Diagnosis of TSC relies heavily on recognizing the cutaneous manifestations. Confirmatory testing may include MRI, echocardiogram, opthalmology exam and renal ultrasound. EEG, EKG, chest x-ray, and CT scans are considered based on any concerning signs or symptoms, such as seizures.
Management of TSC is directed at treatment of the individual manifestations. Seizures are controlled with novel antiepileptics such as vigabatrin, thus decreasing the risk of developmental delay and mental retardation. It should be noted that phenytoin, often used to control seizures, may enhance the growth of gingival fibromas. Treatment of cutaneous angiofibromas is difficult with a high percentage of recurrence after treatment. Traditional treatments include destructive lasers, curettage, dermabrasion and excision.
Rapamycin, an inhibitor of mTOR signaling, is a novel therapeutic option with promising results.

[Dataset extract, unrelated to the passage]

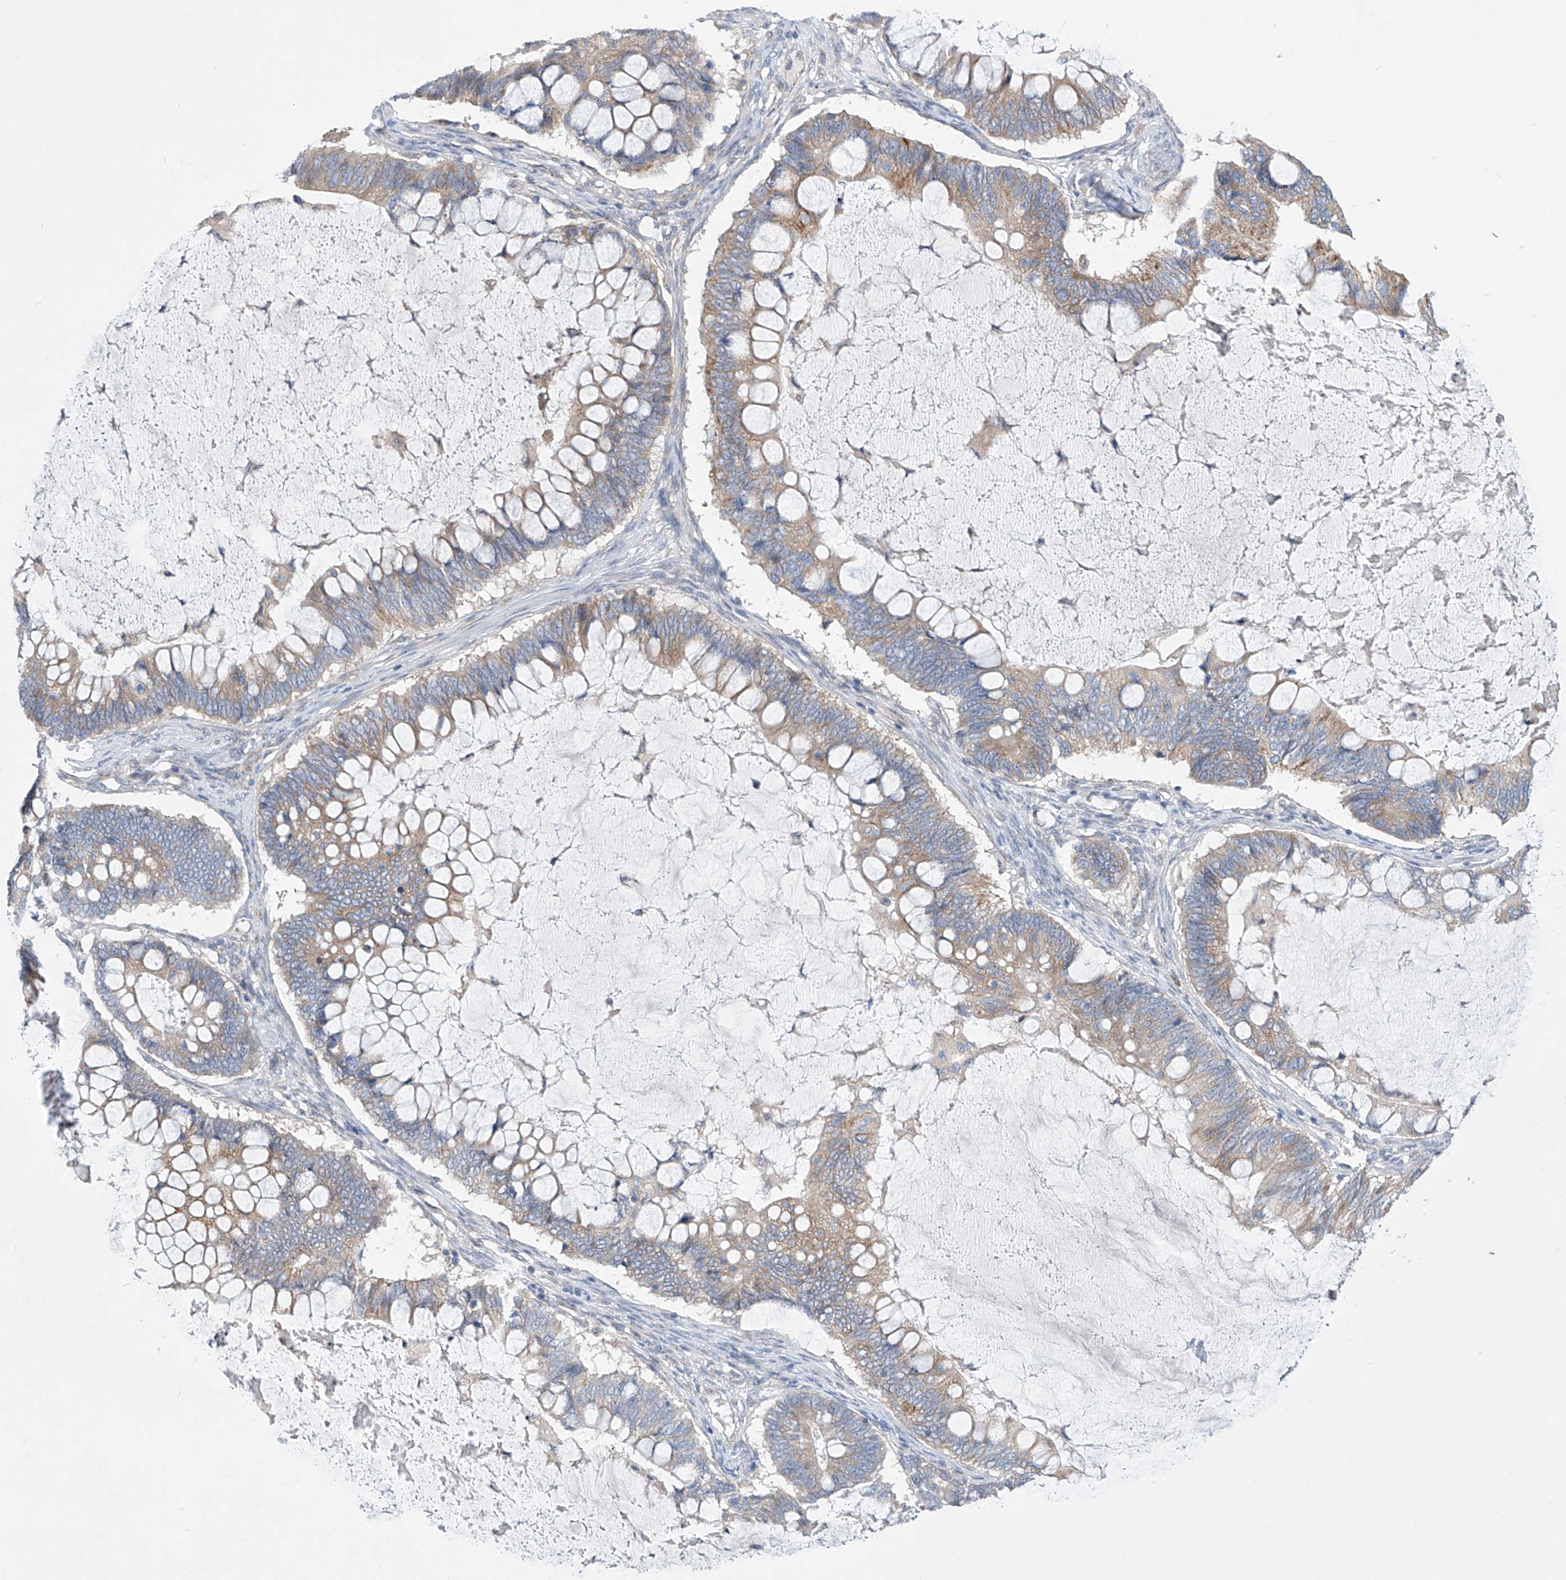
{"staining": {"intensity": "weak", "quantity": ">75%", "location": "cytoplasmic/membranous"}, "tissue": "ovarian cancer", "cell_type": "Tumor cells", "image_type": "cancer", "snomed": [{"axis": "morphology", "description": "Cystadenocarcinoma, mucinous, NOS"}, {"axis": "topography", "description": "Ovary"}], "caption": "Immunohistochemical staining of human ovarian mucinous cystadenocarcinoma demonstrates low levels of weak cytoplasmic/membranous protein staining in about >75% of tumor cells.", "gene": "UFL1", "patient": {"sex": "female", "age": 61}}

Systemic rapamycin has been shown to regress renal angiomyolipomas, pulmonary lymphangiomyomas, facial angiofibromas and cerebral astrocytomas. Topical rapamycin has been used to treat facial angiofibromas with some success.
A multidisciplinary approach is essential for early, accurate diagnosis and appropriate management of affected patients to alleviate morbidity and mortality associated with this syndrome. The prognosis of tuberous sclerosis is guarded and depends on disease expressivity/severity.
For Further Reading
[1.] Paller A, Mancini A, eds. Hurwitz Clinical Pediatric Dermatology. 4th ed. London: Elsevier; 2011:244-246.
[2.] Schwartz R, et al. Tuberous sclerosis complex: advances in diagnosis, genetics and management. J Am Acad Dermatol 2007;57:189-202.